Она выводит меня, наконец, из терпения.
— Послушайте! — крикнула я ей, — вы, должно быть, воображаете, что я готова спать с кем угодно, даже с отвратительными стариками?
Она ответила холодным тоном:
— Э! Моя милая, не задирайте нос, пожалуйста. Другие старики стоят молодых. Это верно, что ваши дела меня не касаются. Ведь я же так и сказала.
В заключение она ядовито замечает, заменив свой мед уксусом:
— Наконец, это вполне возможно. Очевидно, ваш Ланлер предпочитает более зеленые плоды. У каждого свой вкус, моя милая.
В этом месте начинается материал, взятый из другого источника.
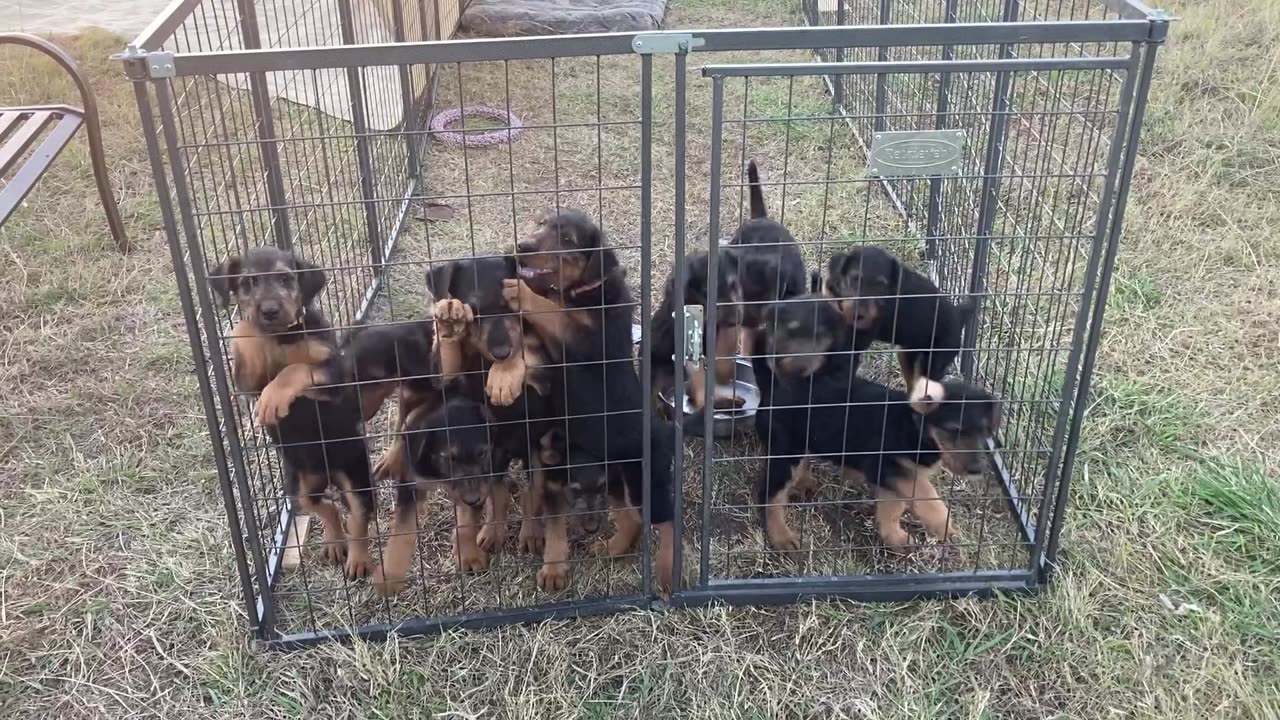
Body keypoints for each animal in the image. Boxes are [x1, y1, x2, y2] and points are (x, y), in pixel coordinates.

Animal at [368, 386, 506, 594]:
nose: (474, 499)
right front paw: (389, 576)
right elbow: (402, 530)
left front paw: (469, 555)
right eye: (449, 458)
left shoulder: (481, 479)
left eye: (482, 453)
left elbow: (467, 519)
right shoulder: (413, 481)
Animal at [824, 243, 972, 394]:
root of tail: (958, 315)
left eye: (881, 286)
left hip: (936, 357)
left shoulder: (864, 333)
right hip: (907, 354)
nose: (859, 314)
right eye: (855, 279)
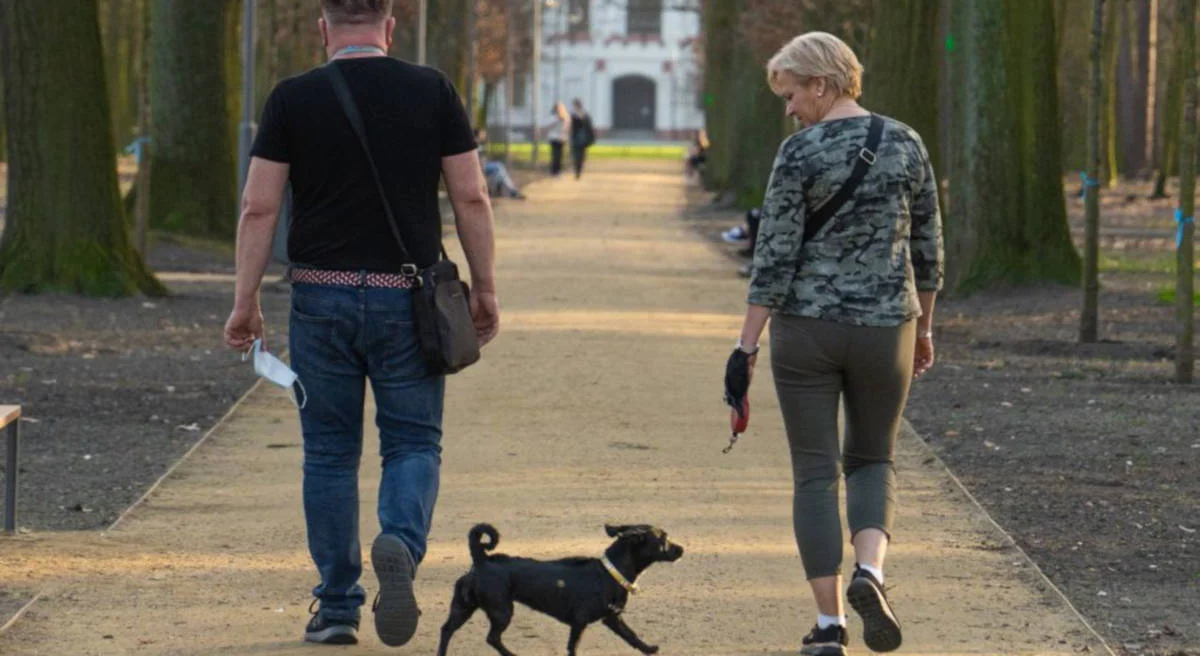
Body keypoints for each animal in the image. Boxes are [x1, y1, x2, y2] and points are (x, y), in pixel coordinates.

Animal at [439, 522, 686, 656]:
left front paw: (649, 648)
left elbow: (632, 636)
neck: (610, 572)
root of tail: (481, 560)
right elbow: (572, 648)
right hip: (501, 610)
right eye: (663, 539)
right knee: (492, 638)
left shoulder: (612, 618)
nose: (682, 549)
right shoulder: (579, 623)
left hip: (463, 607)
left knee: (447, 630)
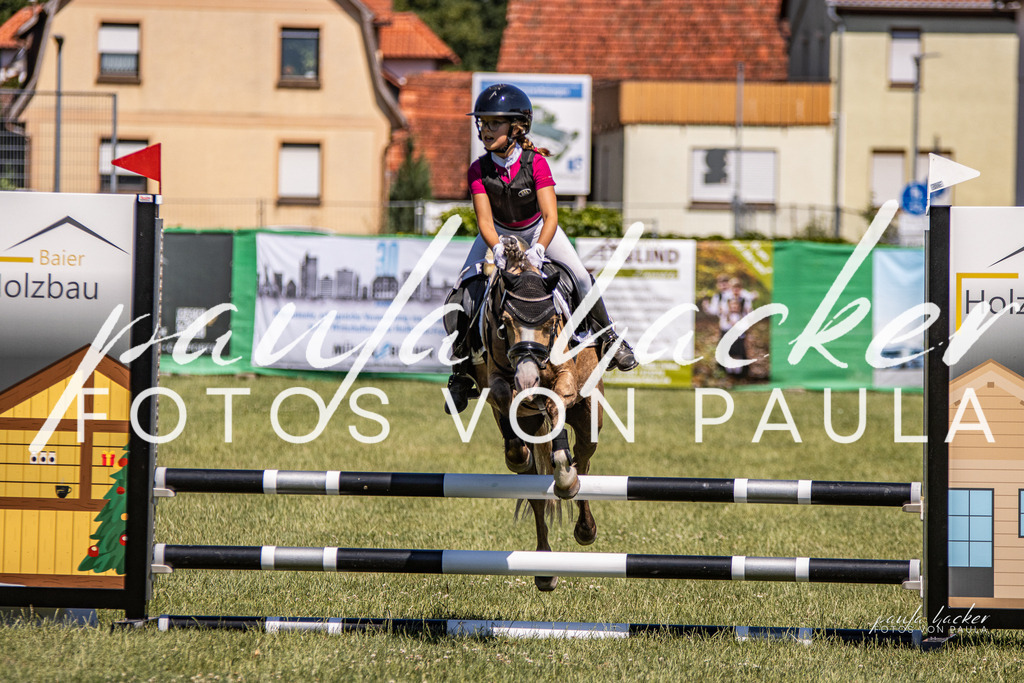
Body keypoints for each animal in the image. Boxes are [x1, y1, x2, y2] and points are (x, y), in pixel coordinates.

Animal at [473, 235, 604, 592]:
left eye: (550, 321)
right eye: (505, 322)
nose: (529, 378)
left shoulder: (567, 379)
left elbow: (557, 405)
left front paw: (564, 475)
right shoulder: (496, 381)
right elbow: (506, 399)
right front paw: (518, 450)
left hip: (589, 415)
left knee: (583, 459)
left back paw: (584, 524)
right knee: (533, 489)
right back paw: (545, 568)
По дороге проходят крестьяне и почтительно кланяются Розе:
— Здравствуйте, Роза, как капитан, по-прежнему здоров?
— Благодарю вас, здоров. Вино, поди, попивает.
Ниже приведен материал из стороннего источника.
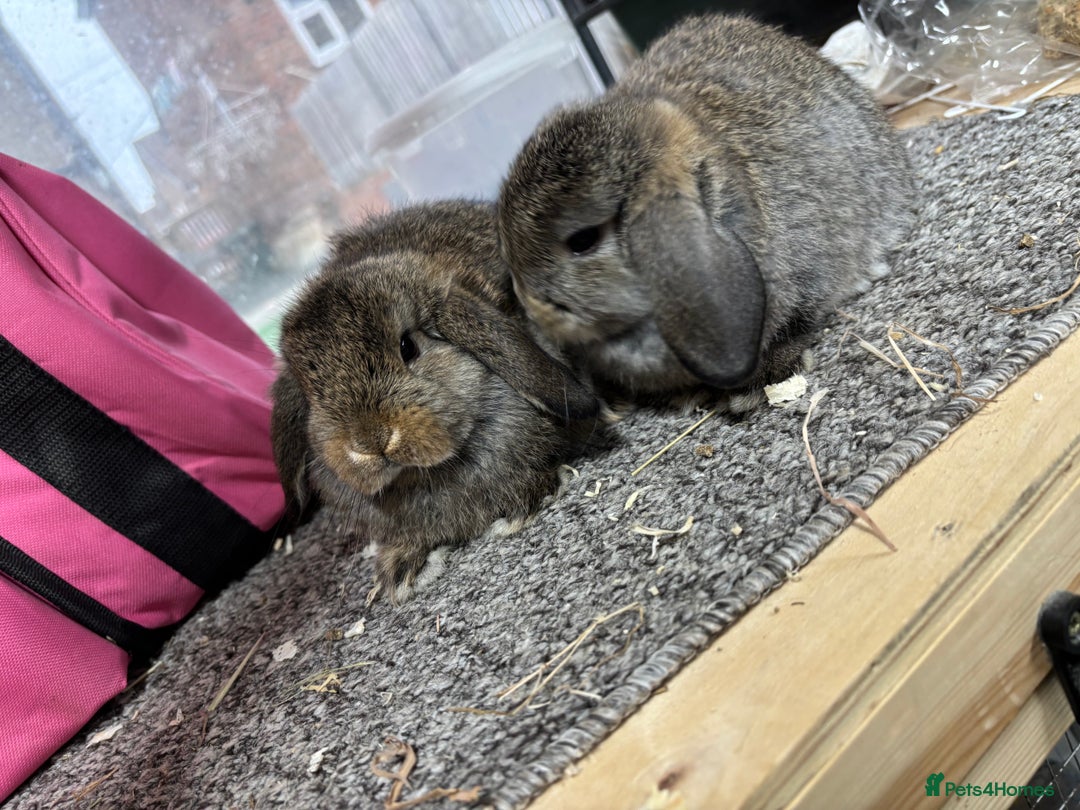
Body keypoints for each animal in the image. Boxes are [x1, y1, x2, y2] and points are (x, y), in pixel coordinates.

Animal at [270, 201, 598, 604]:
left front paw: (524, 505)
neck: (429, 473)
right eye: (314, 393)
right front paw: (400, 572)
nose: (371, 442)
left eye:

По дороге проходят горожане и кланяются Розе:
— Здравствуйте, Роза. Как капитан?
— По-прежнему, благодарю, вы очень любезны.
По дороге медленным шагом, наклонив голову, идет священник. Увидев Розу, он останавливается, кланяется, улыбается, закрывая свой требник.
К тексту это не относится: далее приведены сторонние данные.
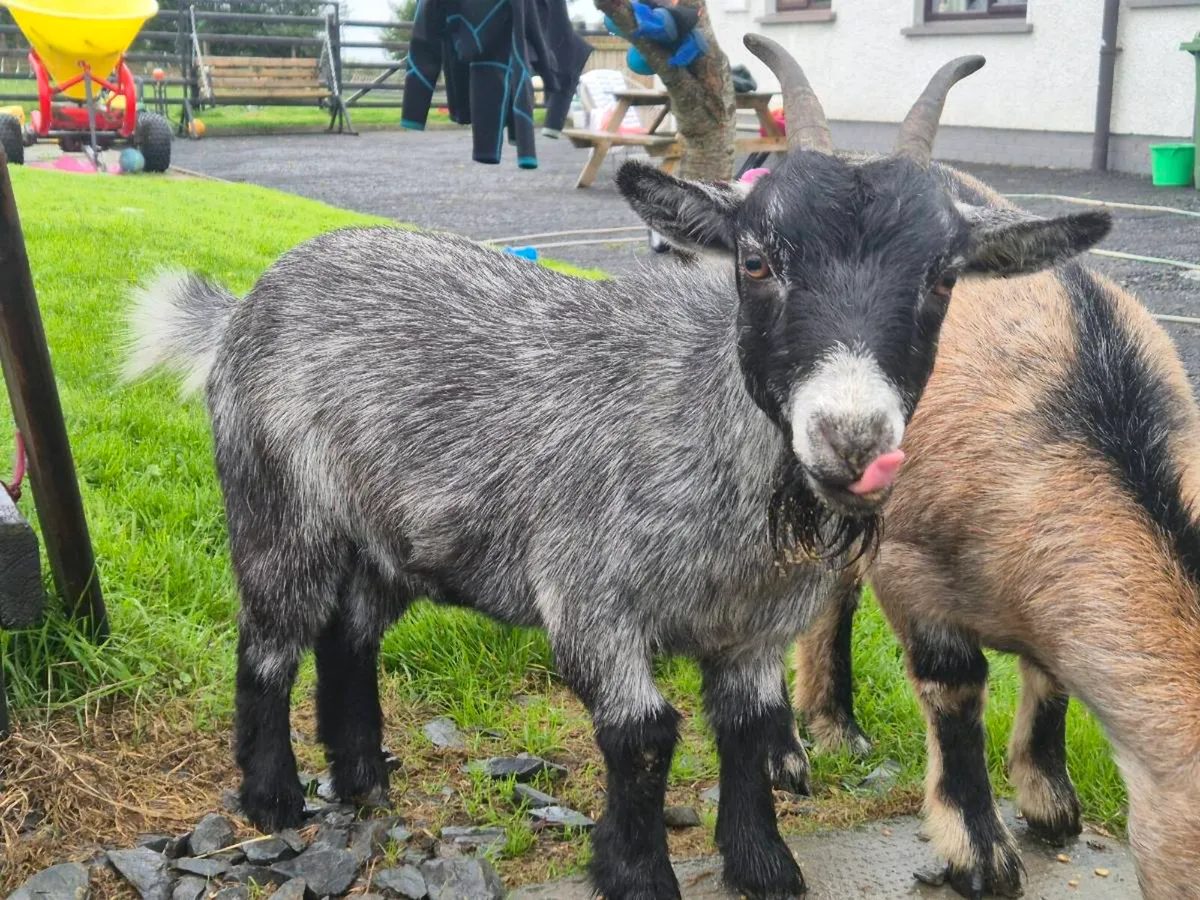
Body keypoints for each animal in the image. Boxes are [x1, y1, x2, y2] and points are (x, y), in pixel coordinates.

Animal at [124, 36, 1109, 900]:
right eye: (757, 259)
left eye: (944, 278)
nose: (852, 439)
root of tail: (243, 305)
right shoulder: (589, 595)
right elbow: (642, 735)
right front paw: (636, 874)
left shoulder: (752, 630)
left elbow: (747, 730)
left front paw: (764, 866)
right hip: (276, 505)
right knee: (268, 644)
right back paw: (274, 798)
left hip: (391, 533)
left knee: (348, 636)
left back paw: (365, 776)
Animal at [789, 134, 1200, 899]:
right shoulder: (913, 567)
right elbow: (955, 686)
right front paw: (978, 853)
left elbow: (1052, 678)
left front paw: (1049, 801)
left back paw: (835, 727)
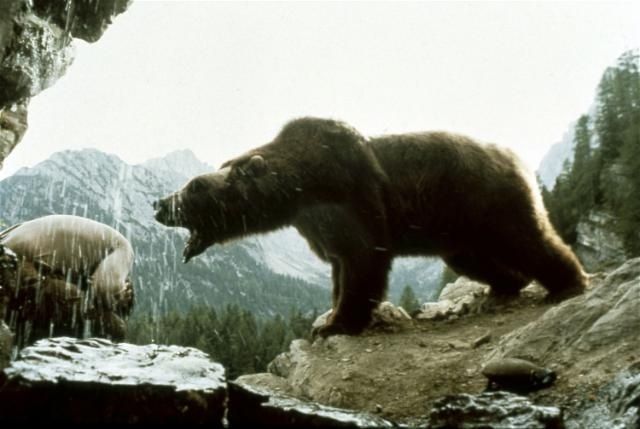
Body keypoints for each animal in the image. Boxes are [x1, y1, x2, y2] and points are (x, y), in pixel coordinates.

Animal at [153, 117, 587, 338]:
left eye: (195, 187)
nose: (159, 203)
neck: (301, 188)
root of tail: (514, 155)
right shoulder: (319, 224)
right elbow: (339, 265)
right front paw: (328, 315)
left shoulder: (355, 194)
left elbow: (363, 261)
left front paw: (338, 324)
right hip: (457, 229)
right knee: (474, 259)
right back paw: (501, 286)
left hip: (483, 197)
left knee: (526, 239)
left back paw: (567, 283)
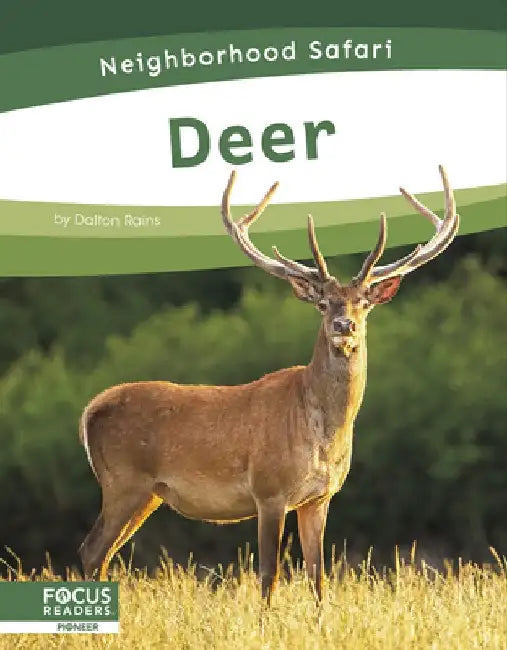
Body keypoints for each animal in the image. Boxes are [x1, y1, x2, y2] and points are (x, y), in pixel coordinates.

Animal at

— Это вы, мое дорогое дитя? Как поживает капитан?
— Благодарю вас, батюшка, живем понемногу. Капитан занят чем-то у погреба.
— Очень хорошо. Очень хорошо. Он, надеюсь, красивые цветы посадил, и в будущем году у нас во время крестного хода будут красивые алтари.
— Непременно, батюшка.
— Всего хорошего, мое дитя, привет капитану.
— И вам также, батюшка.
Он открывает свой требник и уходит.
— До свидания, до свидания. Лучших прихожан, чем вы, и желать нельзя.
И я ухожу, немного опечаленная, обескураженная, озлобленная. Я покидаю эту мерзкую, толстую Розу с ее отвратительным счастьем, торжествующей, приветствуемой всеми, почитаемой всеми. Скоро, я уверена, священник водрузит ее в нише своей церкви с двумя восковыми свечами по бокам, разукрасив золотом, как святую.